Anyway, the most popular gifts included rainbows, a money tree (this was not a check-cashing place but a tree that grew money), and exotic pets. Obviously, "Estranged" has got the last item checked off on the list, but honestly I wouldn't be surprised if they had had to tell Axl the rainbows and money tree were going to put them too far over budget.

I mean I remember around this same time I had a special issue of Life magazine that someone had given me because it was their music issue (I still have it, in horrible, tattered condition). It had an article about Guns N Roses in it -- the text is here, but what really made this article were the pictures, most of which showed GNR having one of their after-show parties at some arena catered as if it were a Roman feast, complete with togas and laurel wreaths, a roast pig carried on a tray, and some really ugly strippers. Compared to this video, that pictorial is downright quaint. (Though let me also mention, you know who else liked ridiculously lavish Roman-theme parties? Executives from Tyco. Though in GNR's case, they were one of the reasons Izzy left the band.)

Or let us remember back to their first video for "Sweet Child O' Mine." All that is is GNR playing the song on a set, with some b-roll of them with their actual girlfriends and a Rottweiler. They didn't need a Coast Guard helicopter or CGI dolphins to know how to rock!

Guns N Roses, Estranged

Seriously, it took Guns N Roses barely four years to live out the entire life cycle of the major label rock band, a cycle that used to take bands nearly twenty years to complete! From the underbelly of the Sunset Strip to double albums and eight-minutes-plus songs, beating up supermodels, blowing off shows, and this song, which combined with "Don't Cry" and "November Rain" more or less constitutes a rock opera in my book. The second half (movement?) of this song (beginning with "when I find out all the reasons") is actually pretty good, but it's easy to forget what with how absurd this video is.

In case you've already forgotten (even with our handy list of expenses above), let me remind you of some of the things that happen in this nine minute, forty-one second opus:

- Axl evades an enormous SWAT team by sleeping on top of some kind of shelf above his closet.
- Guns N Roses fans storm an arena for a general admission seating concert. No one gets trampled and Axel doesn't cancel the show.
- During this concert, while the band is ostensibly playing "Estranged," a shot captures Axl's teleprompter displaying the lyrics to "Welcome to the Jungle."
- Taking a nap after the concert, Axl has an out-of-body experience in which he uhh... well, he curls up in the shower in a fetal position while fully clothed.
- Looong fantasy sequence with everyone wearing white, as per above. Between the erratic behavior, crazy mansion, and army of little kids who aren't his, Axl here is a bit reminiscent of Mr. Jefferson.
- Oh did I mention that last section is all shot with some kind of wiggly gel on the camera, while (present-tense) definitions of the (past-tense) word "estranged" show at the bottom of the screen?

Guns N Roses, Estranged

And really, at this point, things are only getting started. We aren't even quite halfway through the song! It hits maximum ridiculousness -- well, for the first time anyway -- at five minutes, twenty-three seconds in, when the members of GNR walk up to a large cargo plane... and a humongous CGI dolphin swims out of it. Didn't anyone think to say to him, "Axl, this is kind of ... uh ... maybe not the best direction for the band?"

* _STUDY QUESTIONS_
1. In the post about the "Estranged" video, why does the writer say the good second half of the song is easy to forget?
2. According to the post about the "Estranged" video, what swims out of the large cargo plane five minutes and twenty-three seconds in?
The listing that comes after this post is separate material with no connection to it.

* _INFORMATION PROVIDED_
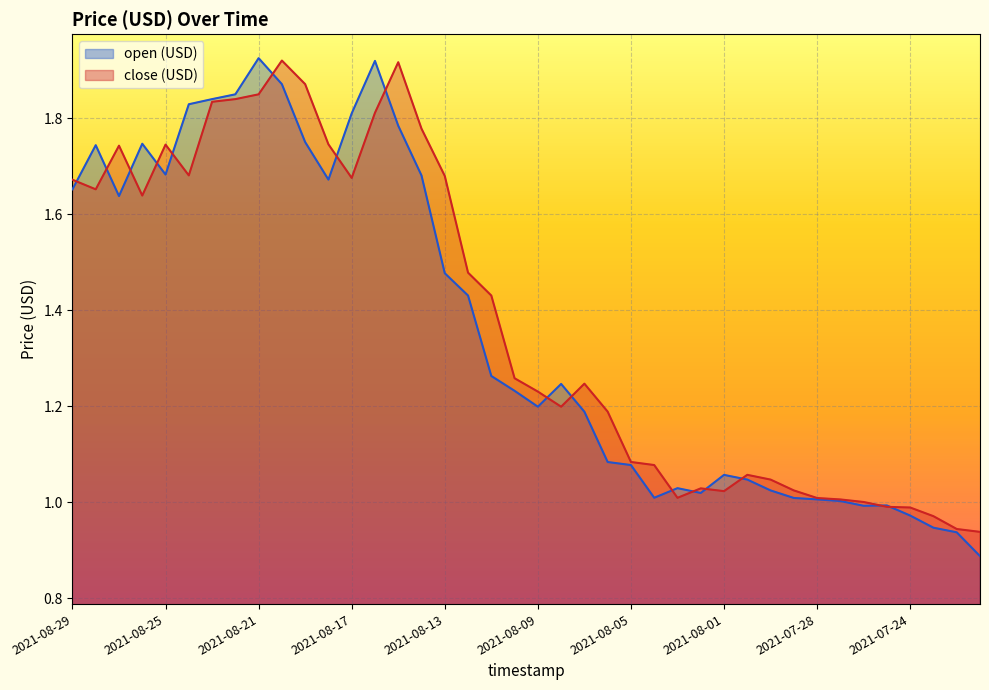

What is the difference between the second highest and second lowest values in the open (USD) series?

1.0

* _ANSWERS_
1. The writer says the second half of the song, beginning with "when I find out all the reasons," is actually pretty good. But it's easy to forget because the video is so absurd.

2. A humongous CGI dolphin.